Open vkovalcik opened 10 months ago
This issue has been mentioned on Matomo forums. There might be relevant details there:
https://forum.matomo.org/t/incorrect-aggregated-info-for-imported-data/53897/5
Keen to hear if more people have this issue. Sounds like it might be a result of the very specific setup. If more people have this problem it can help us understand the problem and subsequent prioritisation.
I completely understand. I am waiting for the final release of Matomo 5 to upgrade and see if the bug won't accidentally vanish :) If not, I would try to go a bit deeper into this to see if I can find something interesting.
EDIT: I have detached the bug from this single comment to a separate issue: https://github.com/matomo-org/matomo/issues/21808
OLD: After a lot of digging in the code and messing with phpMyAdmin I think I found the underlying issue:
In some cases the core:invalidate-report-data invalidates even such day data for which there are no logs. (Furthermore, those data are subsequently deleted, probably during some maintenance operations... fortunately, I have some backups).
What exactly happens:
During invalidation in ArchiveInvalidator::findOlderDateWithLogs() it is checked whether for the archive there are actually log data, but the check is only done using the number of days from the "Delete logs when older than..." option. If the user is trying to invalidate older archives than the specified number of days, the invalidation doesn't proceed. However, since for me this option is essentially set to infinity, the check always succeeds and the archives are happily invalidated even there are no matching logs.
I guess the actual minimum date of the entries in the logs should be used instead.
As a current solution, I will use core:invalidate-report-data with --periods=week,month,year The InvalidateReports plugin have no such options, so it is pretty dangerous.
And there is also ANOTHER bug/weird behaviour:
Through a sequence of actions I got table that sometimes contain same "archiveid" number for different sets of siteid+date1+date2+period, which I believe shouldn't be possible.

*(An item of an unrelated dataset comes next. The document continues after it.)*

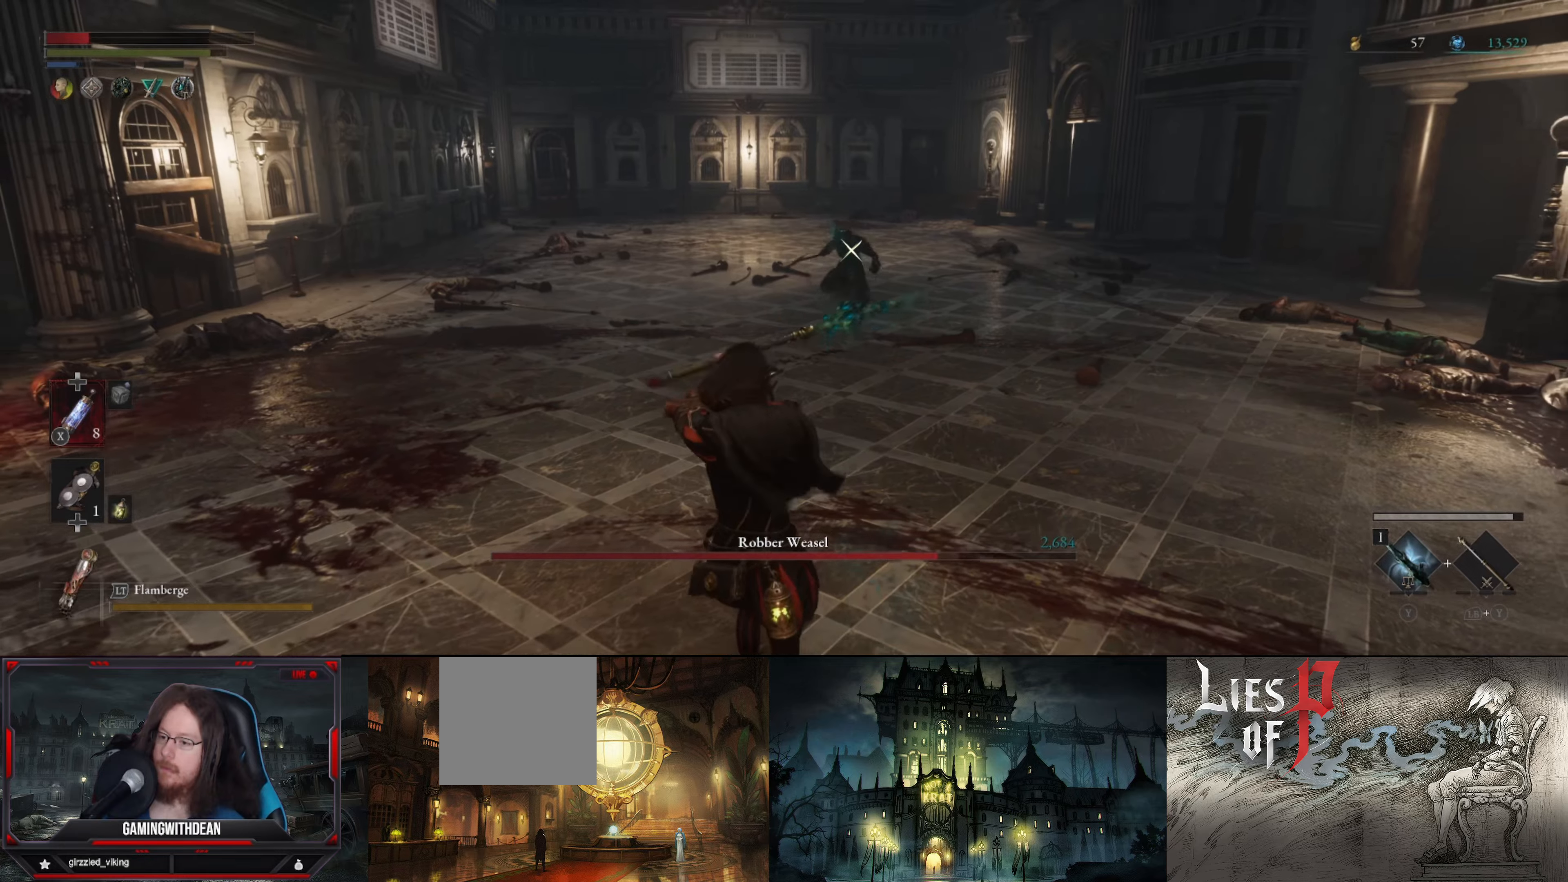
{"buttons": [], "left_stick": "down", "right_stick": "center", "events": [[17, "X", "down"], [134, "X", "up"]]}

(Again I expect that when I now invalidate weeks, it will use this archiveid and mark also some days as invalidated and delete them)
I did this:
So far I guess there is something weird with Sequence and getting a new archiveid, but I wasn't able to understand the inner workings.
I can send you the table before the attempt to invalidate and archive it ... I would rather not share it publicly and send it privately, if that is an option.
I have detached the FIRST bug to its separate issue: https://github.com/matomo-org/matomo/issues/21808
As noted in the previous comment, there is probably at least one other bug, not related to that one.
Sorry mis-click, I didn't mean to close it.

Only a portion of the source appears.